CONSIGNES ->
- A) Dans le récit de balade le long du Rhône, quelle nourriture le couple de martins-pêcheurs trouve-t-il ?
- B) Prolonger le récit de balade le long du Rhône à partir de sa dernière phrase.

EXTRAIT DU TEXTE ->
######

Après une demi-heure de route je fais une halte de quelques minutes pour me dégourdir les jambes le long d’un cours d’eau genevois la Seymaz (cours d’eau protégé et renaturé). Mais je ne vais pas m’attarder, ce lieu est très fréquenté par les promeneurs.

Après une heure de route, j’arrive au parking correspondant du lieu de la balade. Il ne fait pas chaud, le temps de s’habiller et de vérifier le matériel une dernière fois il est un peu plus de 10h quand j’entame la balade le long du Rhône en direction de Genève. En effet, à ma grande surprise, un seul point d’eau au niveau des étangs (les Teppes de Verbois) n’est pas gelé.

Par chance un couple de martins-pêcheurs est présent, il se déplace sur tout le site (il y a trois étangs) et vient régulièrement vers le point d’eau accessible pour se nourrir. Ils ont la chance de trouver de la nourriture comme des épinoches. Il ne fait pas bien chaud et à cette heure-ci le site est à l’ombre. Installé dans l’affût, le couple survole les étangs, ils vont se percher sur des arbustes au soleil et viennent régulièrement se nourrir.

######

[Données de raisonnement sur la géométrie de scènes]
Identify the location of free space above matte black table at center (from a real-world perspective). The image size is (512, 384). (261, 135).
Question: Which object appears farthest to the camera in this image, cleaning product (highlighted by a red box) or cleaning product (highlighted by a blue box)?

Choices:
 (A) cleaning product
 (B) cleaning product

######

RÉPONSES ->
- A) Des épinoches.

- B)
Heureusement avec le matériel utilisé, le peu de lumière me permet d’obtenir de bons clichés. C’est un régal de les voir tous les deux se poser sur la branche devant moi et assommer le poisson avant de l’avaler, parfois il joue, le lance au-dessus du bec et une fois la fête finie, l’avale la tête la première. Même le bruit du déclencheur ne semble pas l’effrayer. J’ai l’impression de vivre une scène de théâtre et de me trouver en première loge.

D’autres espèces sont présentes, le râle d’eau fait son apparition discrètement, trois bécassines des marais sont dans l’eau tout en recherchant les vers de terre, il en est de même avec la bécassine sourde. C’est trop à la fois, je ne sais pas où donner de la tête et des yeux, le spectacle est somptueux.

Il est bientôt 13 h, les promeneurs arrivent, il est temps pour moi de partir et de retrouver le soleil pour se réchauffer, de déguster le casse-croûte vers le défilé de Fort-l’Écluse. Par chance, je rencontre cinq biches au soleil qui détalent à mon arrivée. Une journée bien remplie, des souvenirs et le soir à la maison un sommeil de plomb.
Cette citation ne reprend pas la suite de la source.